Deposition of pathological tau is implicated in several progressive neurodegenerative disorders characterized by axonal and neuronal degeneration. Although several tau modifications are associated with sporadic disease and tau mutations cause inherited tauopathies, the molecular pathways engaged by tau to cause degeneration are still being defined. Current thinking suggests disease-related tau modifications exert toxicity by disruption of microtubules and/or enhancing aggregation. However, evidence from our group and others supports an alternative explanation. That is, tau acts to regulate signaling pathways and toxicity is due to aberrations of this function. We discovered an N-terminal motif in tau that becomes exposed in pathogenic forms of tau and causes axonal transport impairment through a protein phosphatase-1 (PP1)-dependent signaling cascade. Our hypothesis is that pathogenic tau, particularly those with abnormal conformations, cause toxicity through aberrations of a PP1-dependent mechanism. Recent work has examined the impact of pathological tau species (e.g. mutant tau and phospho-tau) on the interaction with PP1 isoforms, the activity of PP1 and axonal transport functionality in primary neurons. Our work shows that multiple forms of tau impair transport via this mechanism, by enhancing the interaction with and activity of PP1. Ongoing studies will assess whether additional pathological forms of tau affect this mechanism and other PP1-dependent neuronal processes.

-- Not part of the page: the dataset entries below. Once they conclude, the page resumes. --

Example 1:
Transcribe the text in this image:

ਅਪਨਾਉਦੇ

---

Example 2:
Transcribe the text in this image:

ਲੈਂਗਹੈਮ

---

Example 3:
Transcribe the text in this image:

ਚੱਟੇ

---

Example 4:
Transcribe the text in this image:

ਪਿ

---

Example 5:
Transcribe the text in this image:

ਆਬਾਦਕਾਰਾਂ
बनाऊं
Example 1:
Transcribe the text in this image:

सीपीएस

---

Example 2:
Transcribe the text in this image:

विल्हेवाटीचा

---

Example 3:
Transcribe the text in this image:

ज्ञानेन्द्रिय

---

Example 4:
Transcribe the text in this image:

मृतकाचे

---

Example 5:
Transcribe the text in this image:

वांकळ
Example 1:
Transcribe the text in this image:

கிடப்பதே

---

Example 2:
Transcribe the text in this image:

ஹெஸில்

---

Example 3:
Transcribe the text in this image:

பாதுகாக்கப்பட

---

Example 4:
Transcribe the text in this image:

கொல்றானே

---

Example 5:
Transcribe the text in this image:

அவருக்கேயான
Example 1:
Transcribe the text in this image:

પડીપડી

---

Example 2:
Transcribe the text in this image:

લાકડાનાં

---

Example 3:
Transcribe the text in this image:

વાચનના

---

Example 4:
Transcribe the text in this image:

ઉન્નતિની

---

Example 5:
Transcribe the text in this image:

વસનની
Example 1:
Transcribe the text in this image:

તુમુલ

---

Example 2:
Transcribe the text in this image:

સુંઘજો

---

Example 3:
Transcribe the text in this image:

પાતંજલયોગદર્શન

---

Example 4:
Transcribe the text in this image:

Molecular mechenasim underlying synaptic disconection in Parkinson´s disease.

Gustavo Pigino

INIMEC-University of Illinois

Parkinson’s disease (PD) has been associated with a lack of communication between two neuronal populations, the substantia nigra and striatal neurons. The lack of proper communication is associated with a progressive synaptic dysfunction followed by a dying-back pattern of axonal degeneration of the substantia nigra neurons, that project and connect with striatal neurons. We propose that a vital neuronal process, required to support those affected axons known as fast axonal transport (AT) is drastically affected. Even more, we propose that this axonal transport failure triggers a progressive decrement of key biological material important for the normal synaptic and axonal functions that sustain synaptic communication and a myriad of neuronal circuitry. The identification of molecular targets that underly AT alterations promises the development of effective therapeutic strategies to treat PD, as well as other neuropathies caused by defects in axonal transport collectively termed dispheropathies. We evaluated the effect of the Parkinsonian toxin MPP+ on kinesin-1 and cytoplasmic dynein driven AT. Pharmacological and cellular biological experiments revealed increased activity of a specific axonal serine/threonine kinase activity responsible for the inhibition of the anterograde direction of AT and an increased rate of retrograde AT. In summary, alterations in bidirectional AT represent an early event in the development of PD.